The world’s largest economy is on the verge of recession, which is the result of an overheated economy because even though inflation has reached a four-decade high, the unemployment rate is so low at 3.7%, he claimed, making inflation and the US Fed’s ensuing measures the main threat to the US economy.
“As the output gap is still positive, but consumer and business moods are negative, our opinion is that there is a 50/50 likelihood that the US will experience a recession. Since the effects of the US Fed’s significant rate rises won’t be apparent until then, it will be clear either later this year or early next year whether this will be a gentle landing or not, “Gruenwald threw in.

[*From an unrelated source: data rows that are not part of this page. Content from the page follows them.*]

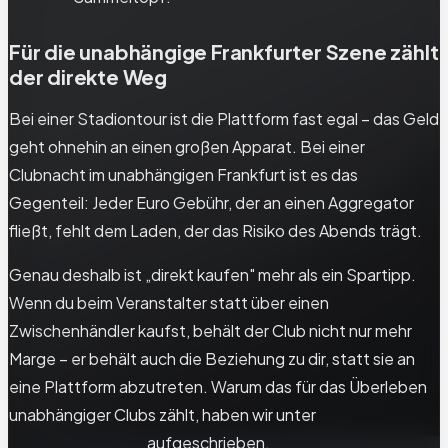
Für die unabhängige Frankfurter Szene zählt
der direkte Weg
Bei einer Stadiontour ist die Plattform fast egal – das Geld
geht ohnehin an einen großen Apparat. Bei einer
Clubnacht im unabhängigen Frankfurt ist es das
Gegenteil: Jeder Euro Gebühr, der an einen Aggregator
fließt, fehlt dem Laden, der das Risiko des Abends trägt.
Genau deshalb ist „direkt kaufen" mehr als ein Spartipp.
Wenn du beim Veranstalter statt über einen
Zwischenhändler kaufst, behält der Club nicht nur mehr
Marge – er behält auch die Beziehung zu dir, statt sie an
eine Plattform abzutreten. Warum das für das Überleben
unabhängiger Clubs zählt, haben wir unter
Fandaten-
Eigentümerschaft
aufgeschrieben.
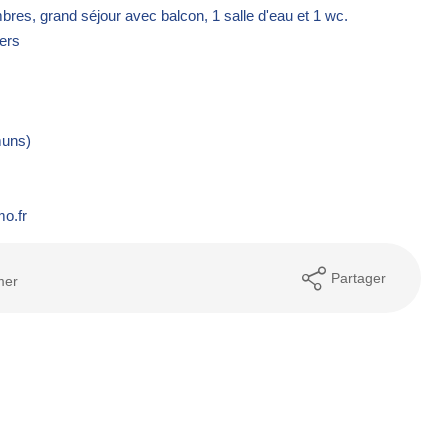
bres, grand séjour avec balcon, 1 salle d'eau et 1 wc.
ers
muns)
o.fr
Partager
mer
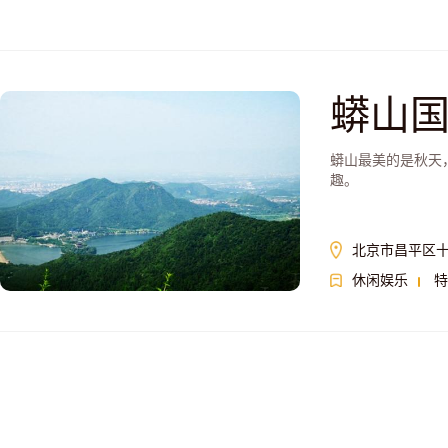
蟒山
蟒山最美的是秋天
趣。
北京市昌平区
休闲娱乐
特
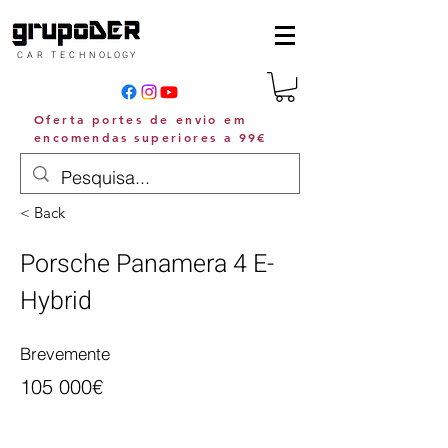
C A R T E C H N O L O G Y
Oferta portes de envio em
encomendas superiores a 99€
< Back
Porsche Panamera 4 E-
Hybrid
Brevemente
105 000€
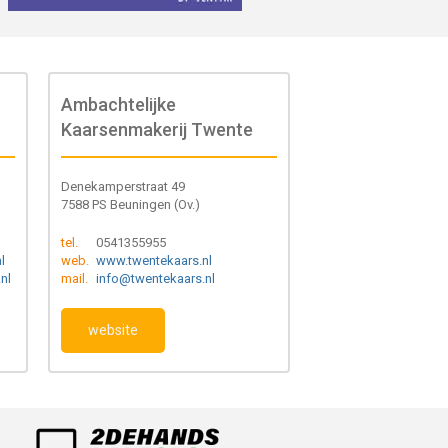
Ambachtelijke
Kaarsenmakerij Twente
Denekamperstraat 49
7588 PS Beuningen (Ov.)
tel.
0541355955
l
web.
www.twentekaars.nl
nl
mail.
info@twentekaars.nl
website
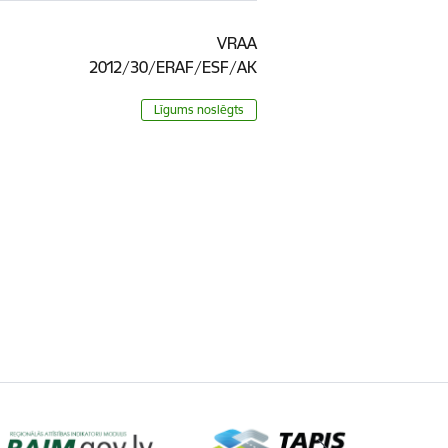
VRAA
2012/30/ERAF/ESF/AK
Līgums noslēgts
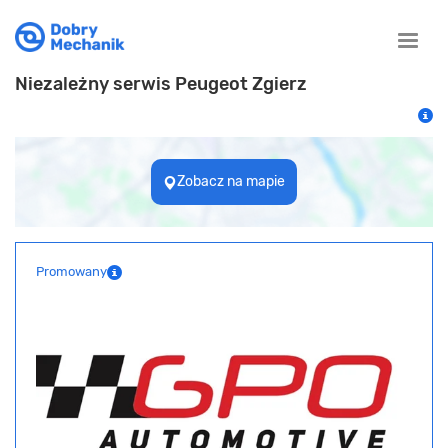
Toggle
naviga
Niezależny serwis Peugeot Zgierz
Zobacz na mapie
Promowany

The managing director said the Eurozone’s issue is more systemic and entrenched. It will take time for things to get back to normal because the crisis is a product of geopolitical problems (the war in Ukraine with Russia) and extremely high energy prices after the EU countries started to reduce their reliance on Russian gas in February. Yet again, at 6.5%, the unemployment rate in the EU is low.
Gruenwald said that the house perspective is less than a 50% risk for a Eurozone recession burdened by the Russia-Ukraine war and the ensuing energy security difficulties. If unemployment grows more severe, the continent will confront a crisis. It will take a couple of years to recover if it falls into a recession, unlike the US, which may heal much faster.
The central banks’ decision to combat inflation rather than restrict GDP has contributed to the recession in the US and Europe.
He emphasized that China’s slowdown, which he called the worst in decades, is a self-inflicted wound brought on by its zero-tolerance attitude regarding Covid.
He claims that China has never fallen so far short of its growth goals as it has this year (down from over 5 percent to under 3 percent or even less). The dismal outlook might change if there are any pleasant surprises at the communist party convention in November.
D K Joshi, the chief economist at Crisil Ratings, which is majority owned by S&P Global Ratings, responded to a question about whether the agency has a new assessment of Indian growth figures by saying that they are sticking with their most recent forecast, according to which they “expect the economy to grow at 7.3 percent this fiscal and slow down to 6.5 percent next fiscal, with more downside risks to both the numbers.” Gruenwald concurred with Joshi that despite these challenges, India will fare far better than the rest of the globe.